Work to complete:
- A) From the contract law notes below, quote the passage between "Legally, an obligation" and "to receive it.", inclusive.
- B) Answer these questions from the contract law notes below:
(i) Which statute's Section 1 defines "agreement"?
(ii) What two things does an obligation consist of?
(iii) What is the minimum number of parties to a contract?
Text passage START
UNIT 2
General principles of the law of contract
Concept of a Contract
A contract is an agreement which creates an obligation or obligations between the parties to
the agreement
The basic features of a contract include:
agreement as the basis of a contract
only agreements which create a legally binding obligation or obligations
there must be at least two parties to a contract
only persons privy to a contract are bound by it.
Section 1 of the Consumer Protection Act 68 of 2008:
‘‘agreement’’ means an arrangement or understanding between or among two or more
parties that purports to establish a relationship in law between or among them.
Concept of Legal Obligation:
An obligation consists of a right and a corresponding duty.
Legally, an obligation is a legal bond between two persons of which one person is bound
by law to render a performance to or for the other person.
In other words the debtor has a duty to render performance and the creditor has a right
to receive it.
A contract may create either of the two obligations namely unilateral obligation or
bilateral obligation.
Text passage END
Information shown START
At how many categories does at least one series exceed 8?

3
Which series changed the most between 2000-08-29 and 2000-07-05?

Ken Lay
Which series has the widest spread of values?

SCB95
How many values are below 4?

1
Information shown END
Information shown START
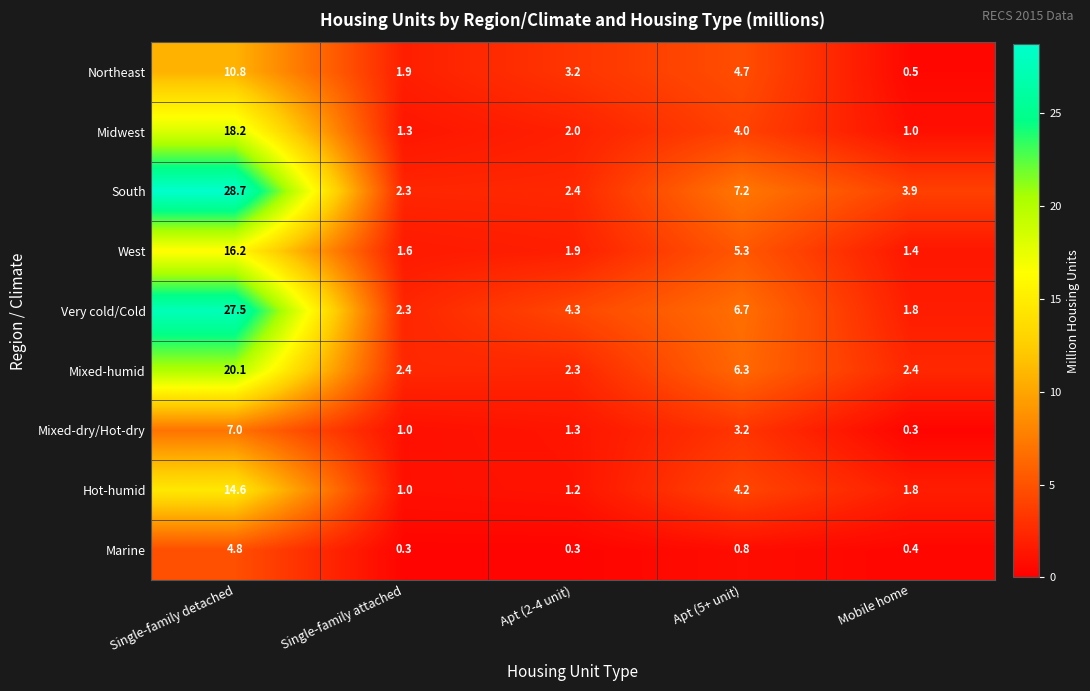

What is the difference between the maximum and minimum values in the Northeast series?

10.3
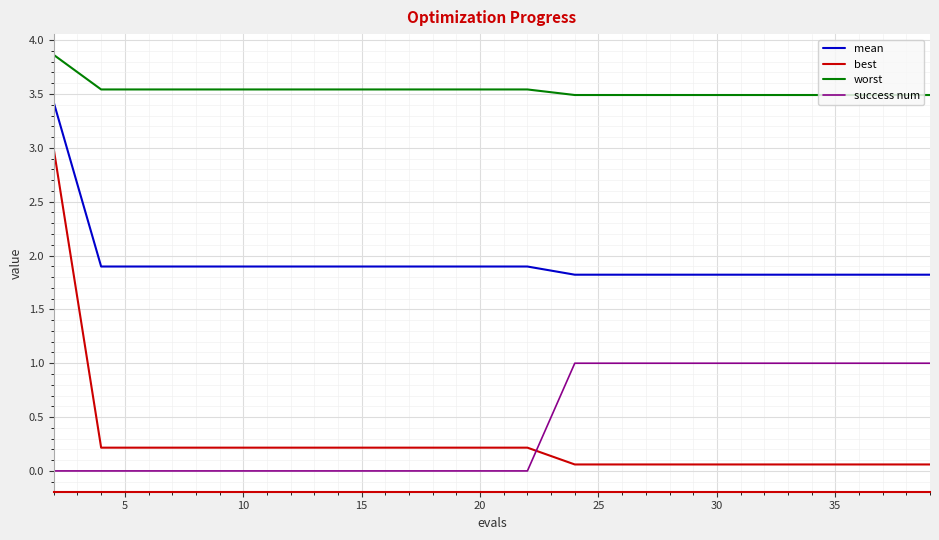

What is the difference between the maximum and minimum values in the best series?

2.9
Information shown END
Information shown START
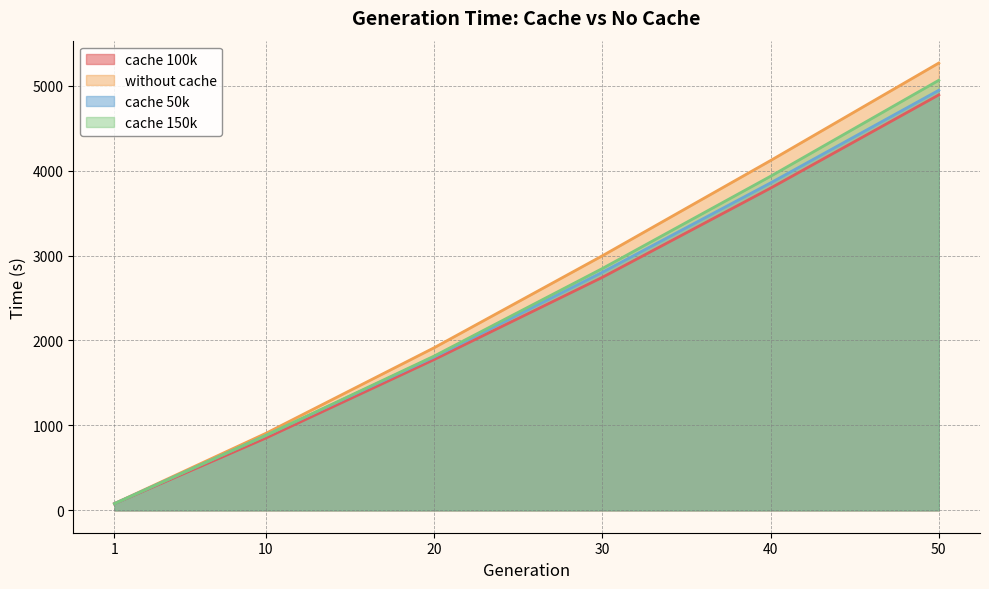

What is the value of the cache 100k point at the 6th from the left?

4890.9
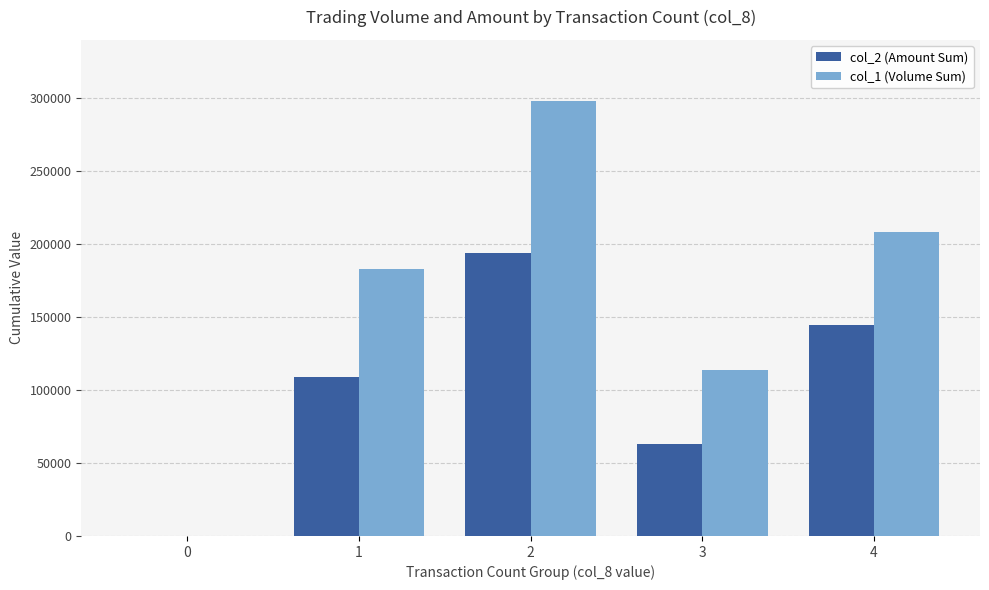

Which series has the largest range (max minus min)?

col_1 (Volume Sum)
Information shown END
Exercise answers:
- A)
Legally, an obligation is a legal bond between two persons of which one person is bound
by law to render a performance to or for the other person.
In other words the debtor has a duty to render performance and the creditor has a right
to receive it.

- B)
(i) The Consumer Protection Act 68 of 2008
(ii) A right and a corresponding duty
(iii) Two